Currently CoGe runs an 8-core server, and the process of parallelization means figuring out areas of a computational program that can be run in parallel and divvied up among the multiple CPUs, or sent out to another server with extra processing power. While much of CoGe already ran in parallel, there were more places the methodology could be implemented. However, the problem was finding the places to parallelize that would result in a substantial performance increase for most analyses. GEvo, CoGe's tools for comparing multiple genomic regions in high-detail, was high on the list for such optimizations. I had already had all the pair-wise sequence comparisons running in parallel, but the images of the results were being generated in series. When I timed each stage of a GEvo analysis, I found that in almost all cases, the image generation was the slowest step of the analysis. Sometimes being an order of magnitude slower that the rest of the analysis combined. When parallelized, up to eight images would be generated at the same time, which is usually many more genomic regions than are usually analyzed at once.

Client-side javascript rewrites

As the web-interface to CoGe evolved, we used more and more javascript to make the system behave more like a desktop application. This degree of user control on the interface was needed when dealing with the large amounts of data CoGe could generate. CoGeBlast is a prime example of this as this tool lets a researcher blast as many sequences as they want against nearly any number of genomes in CoGe. The utility in CoGeBlast is the integration of blast-results with underlying genomic information. However, there is a lot of data you can get, and not everyone is going to want to see all of it, and more importantly, different questions may require seeing different types of data. The table CoGeBlast has for listing blast hits is interactive, allowing researchers to sort on one or more columns of data, select which columns of data they wish to view, and select genomic regions their sequences hit for further analysis. The first implementation of the column hiding and showing algorithm worked, but could be very slow when used on a large table of results, or on an older computer. This has been updated to use more efficient logic and javascript routines, so the amount of time waiting for columns to hide is greatly decreased.
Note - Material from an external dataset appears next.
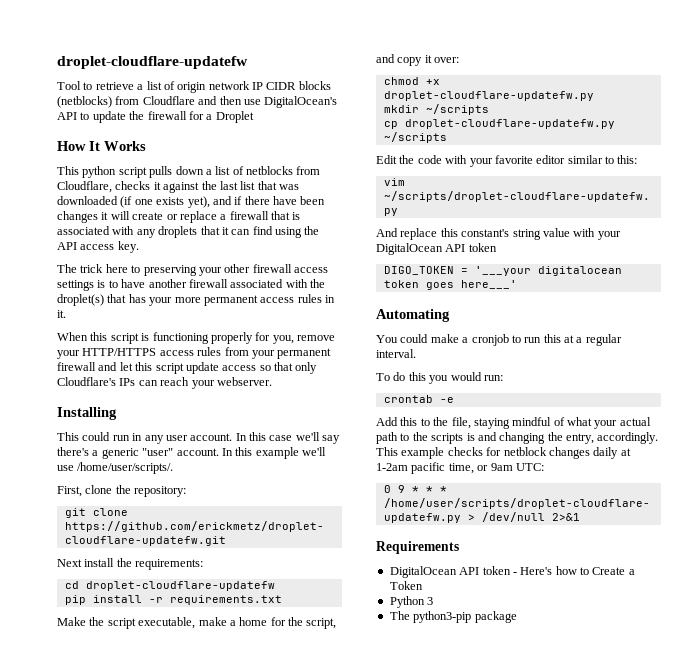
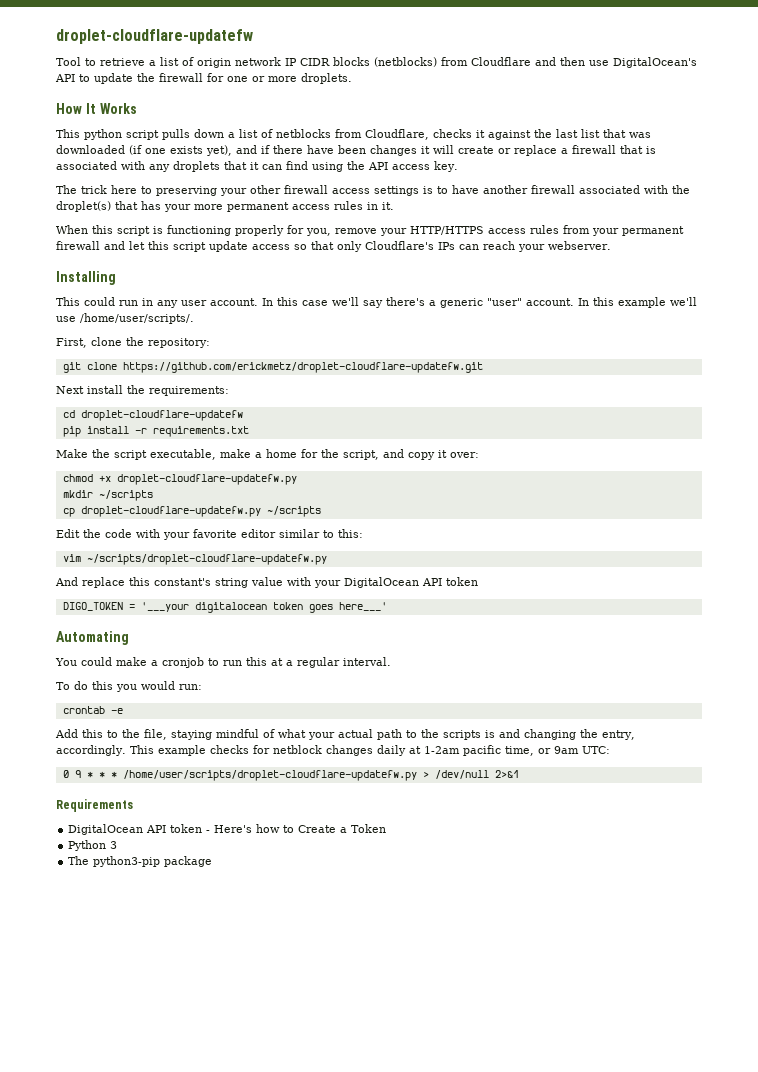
[206,111,254,123] a Droplet -> [227,73,352,84] one or more droplets.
Preservation of large analyses and data files

If you are going to compare two genomes consisting of hundreds of megabases of sequences, changes are you are going to want to look at the results again. As such, intermediate files of large analyses are now saved, and if an anlysis is revisited and modified, only the steps using the changes are processed anew. SynMap is an example of using this approach as it will compare whole genomes using blast and find syntenic regions using [ DAGChainer] to identify syntenic regions (with a couple of other data processing steps). This may take hours to complete the first time for large genomes. If the analysis is repeated with different DAGChainer settings, or synonymous change calculations are wanted, the first stages of the analysis are already completed.

Algorithm improvements

Sometimes, the way an algorithm was implemented worked, but the performance scaled very poorly. There were several of these in CoGe on which I worked, and probably many more to find. One example of this was the way CoGe's graphics library, [GeLo], worked when searching for features that overlapped at the same position.